MUNICH: Iran’s foreign minister on Sunday accused Israel of looking for war and warned that its actions and those of the United States were increasing the chances of a clash in the region. Addressing the Munich Security Conference, Mohammad Javad Zarif, also criticized the US administration after Vice President Mike Pence this week called on European powers to pullout of the nuclear deal with Iran. Zarif urged France, Germany and Britain to do more to save that accord.

“Certainly, some people are looking for war ... Israel,” Zarif said. “The risk (of war) is great. The risk will be even greater if you continue to turn a blind eye to severe violations of international law.”

Accusing Israel of violating international law after bombing campaigns in Syria, Zarif criticized European powers for not calling out Israel and the United States for their behavior in the region.

“Israeli behavior is putting international law on the shelf, US behavior is putting international law on the shelf,” he said.

Speaking to his cabinet on Sunday, Israeli Prime Minister Benjamin Netanyahu said Iranian belligerence was the main destabilizing factor in the entire Middle East.
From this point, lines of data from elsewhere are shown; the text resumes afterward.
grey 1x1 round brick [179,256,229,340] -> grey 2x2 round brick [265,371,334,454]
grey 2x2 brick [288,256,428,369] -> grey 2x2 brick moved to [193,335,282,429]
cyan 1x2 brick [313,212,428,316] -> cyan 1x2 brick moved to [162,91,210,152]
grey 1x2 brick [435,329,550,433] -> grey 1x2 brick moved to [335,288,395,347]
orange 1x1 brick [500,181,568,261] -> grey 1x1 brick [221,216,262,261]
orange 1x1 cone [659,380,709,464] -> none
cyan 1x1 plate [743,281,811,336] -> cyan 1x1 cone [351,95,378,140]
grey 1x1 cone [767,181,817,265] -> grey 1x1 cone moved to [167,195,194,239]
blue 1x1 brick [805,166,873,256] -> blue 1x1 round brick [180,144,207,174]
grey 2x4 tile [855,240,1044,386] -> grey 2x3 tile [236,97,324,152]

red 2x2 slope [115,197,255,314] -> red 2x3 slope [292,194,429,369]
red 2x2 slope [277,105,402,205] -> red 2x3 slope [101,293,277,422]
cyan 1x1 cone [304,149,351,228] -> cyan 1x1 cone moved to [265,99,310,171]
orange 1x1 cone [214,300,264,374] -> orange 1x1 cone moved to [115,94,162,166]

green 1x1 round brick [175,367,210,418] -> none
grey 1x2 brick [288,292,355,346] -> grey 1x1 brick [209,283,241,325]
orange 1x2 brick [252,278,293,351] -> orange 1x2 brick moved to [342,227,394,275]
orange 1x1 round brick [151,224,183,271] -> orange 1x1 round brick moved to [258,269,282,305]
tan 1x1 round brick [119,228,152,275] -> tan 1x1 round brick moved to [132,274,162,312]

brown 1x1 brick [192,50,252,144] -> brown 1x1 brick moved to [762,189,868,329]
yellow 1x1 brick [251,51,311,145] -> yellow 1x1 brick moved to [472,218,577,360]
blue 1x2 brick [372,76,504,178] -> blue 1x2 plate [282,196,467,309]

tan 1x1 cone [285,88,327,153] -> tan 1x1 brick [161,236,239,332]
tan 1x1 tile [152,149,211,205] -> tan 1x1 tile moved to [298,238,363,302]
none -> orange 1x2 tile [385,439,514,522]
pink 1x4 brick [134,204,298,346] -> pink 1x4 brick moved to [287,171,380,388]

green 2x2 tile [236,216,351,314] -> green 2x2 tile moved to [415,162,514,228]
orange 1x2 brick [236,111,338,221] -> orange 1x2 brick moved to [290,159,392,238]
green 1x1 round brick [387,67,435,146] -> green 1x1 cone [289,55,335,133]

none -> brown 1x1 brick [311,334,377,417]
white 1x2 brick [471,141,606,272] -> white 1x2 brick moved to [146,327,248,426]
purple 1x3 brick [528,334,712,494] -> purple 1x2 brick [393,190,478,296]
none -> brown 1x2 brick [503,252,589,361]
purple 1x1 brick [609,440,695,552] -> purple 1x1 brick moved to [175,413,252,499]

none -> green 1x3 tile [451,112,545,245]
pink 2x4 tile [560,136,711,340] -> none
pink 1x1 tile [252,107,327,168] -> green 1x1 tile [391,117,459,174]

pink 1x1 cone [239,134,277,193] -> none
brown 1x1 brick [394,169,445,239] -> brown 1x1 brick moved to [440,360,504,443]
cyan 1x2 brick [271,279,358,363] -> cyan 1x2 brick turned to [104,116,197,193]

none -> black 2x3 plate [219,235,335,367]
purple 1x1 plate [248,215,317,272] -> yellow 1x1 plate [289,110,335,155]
“We must deny Iran nuclear weaponry and block its military entrenchment in Syria. We will continue taking constant action to ensure Israel’s security,” he said in remarks broadcast on Israeli media.

Europe falling short

Vice President Pence on Friday accused Iran of Nazi-like anti-Semitism, maintaining his harsh rhetoric against Tehran just a day he attacked European powers for trying to undermine US sanctions on the Islamic Republic.

Zarif said the US had an “unhealthy” and “pathological obsession” with Iran and accused Pence of trying to bully his allies.

“All in the name of containing Iran, the US claims, and some blindly parrot, that it is Iran that is interfering in the region, but has it been asked whose region?” Zarif said.

“Look at the map, the US military has traveled 10,000 kilometers to dot all our borders with its bases. There is a joke that it is Iran that put itself in the middle of US bases.”

Zarif, who said Iran was committed to the 2015 nuclear deal with world powers for now, also accused France, Britain and Germany of not doing enough to ensure Tehran received the economic benefits of that accord.

These three countries this month set up the Instrument In Support Of Trade Exchanges (INSTEX), a new channel for non-dollar trade with Iran to avoid US sanctions. But diplomats say it is unlikely to allow the big transactions that Tehran says it needs to keep a nuclear deal afloat.

Washington’s major European allies opposed last year’s decision by US President Donald Trump to abandon the deal, which also includes China and Russia, under which international sanctions on Iran were lifted in return for Tehran accepting curbs on its nuclear program.

“INSTEX falls short of commitments by the E3 (France, Germany, Britain) to save the nuclear deal,” Zarif said. “Europe needs to be willing to get wet if it wants to swim against the dangerous tide of US unilateralism.”